Japanese women also usually don’t serve as sushi chefs because of the theory that menstruation causes an imbalance in taste. As a sushi connoisseur, whether I am menstruating or not, I find that ahi tuna towers do in fact taste exactly the same.

Forty eight percent of Iranians view the period as a disease, and Nepal’s chaupudi tradition requires isolation of menstruating women, known as impure untouchables, and forbids them from attending religious services.

In “Juno,” a popular American romance film, the movie’s namesake protagonist deals with a “menstrual migraine” when she and her boyfriend Paulie argue, leading him to say, “Call me when you get off the rag!” His blunt terminology stands among numerous other examples of movies and TV insulting a woman’s period. And that’s not just Hollywood drama.

According to the magazine The American Prospect, before Sally Ride took off to become the first woman in space, NASA engineers, regarding the number of tampons needed for a one-week expedition, asked, “Is 100 the right number?” To these NASA scientists, I say, 100 tampons would last me a good year. If the world’s most elite space scientists hold such ignorance toward the period, what are we expecting from your freshman year crush, the guy at the supermarket, or the boys at St. Mark’s?

During the 1997 Boston Marathon, Uta Pipping, the female winner, finished with visible menstrual blood. Speechless at first, TV commentators referred to her period as a “physical problem.” In a Houston Press article, the third link of “Uta Pipping” on Google, it labels the image of Pipping, crossing the finish line with a look of overwhelming joy and sweat, as the second “most disgusting marathon picture.” The first women to win the Boston Marathon three times in a row has menstrual blood running down her legs, and she is “disgusting.” Oh wait, did she even make history? Is she not powerful nor resilient nor inspiring? No, simply disgusting. Poop was the number one most disgusting image by the way.

Within Hockaday’s own halls, I pass by girls, chest half in their lockers, their friends lined up in a barricade, attempting to stuff a pad or two in their bra.
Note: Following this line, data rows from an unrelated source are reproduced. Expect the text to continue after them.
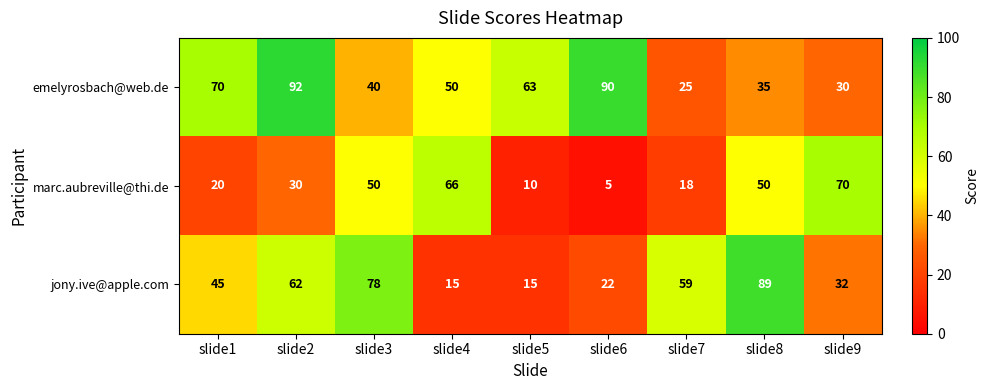

Reading left to right, extract all data points from this chart.

emelyrosbach@web.de: 70	92	40	50	63	90	25	35	30
marc.aubreville@thi.de: 20	30	50	66	10	5	18	50	70
jony.ive@apple.com: 45	62	78	15	15	22	59	89	32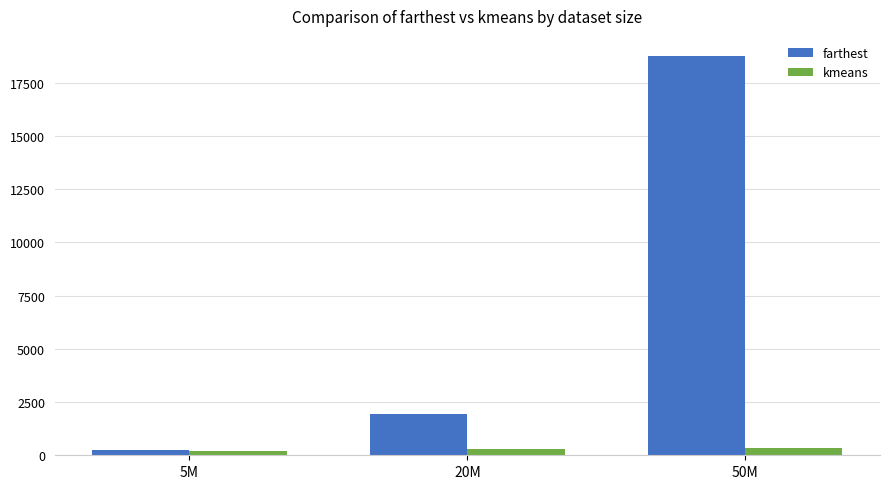

Read the farthest value at 20M.

1957.4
Look around you, girls make up a majority of the student and faculty body, so the period taboo isn’t exempt in a primarily all girl’s environment neither.

The negative taboo doesn’t just come with men; it’s engrained in us girls due to societal standards demanding a cleanly shaven and “beautiful” appearance. The only way we can start changing the cootie, unhygienic and shameful outlook on the period is if we regard the period with the normalcy and celebration it deserves. If we fail to do so, shaming us women for periods establishes the threshold into shaming everything from our intelligence to athleticism. After all, the period signifies a healthy and functioning woman body. I’m not sorry for bleeding every month. I’m not uncomfortable when buying a box of tampons. I’m not ashamed for being a woman. Period.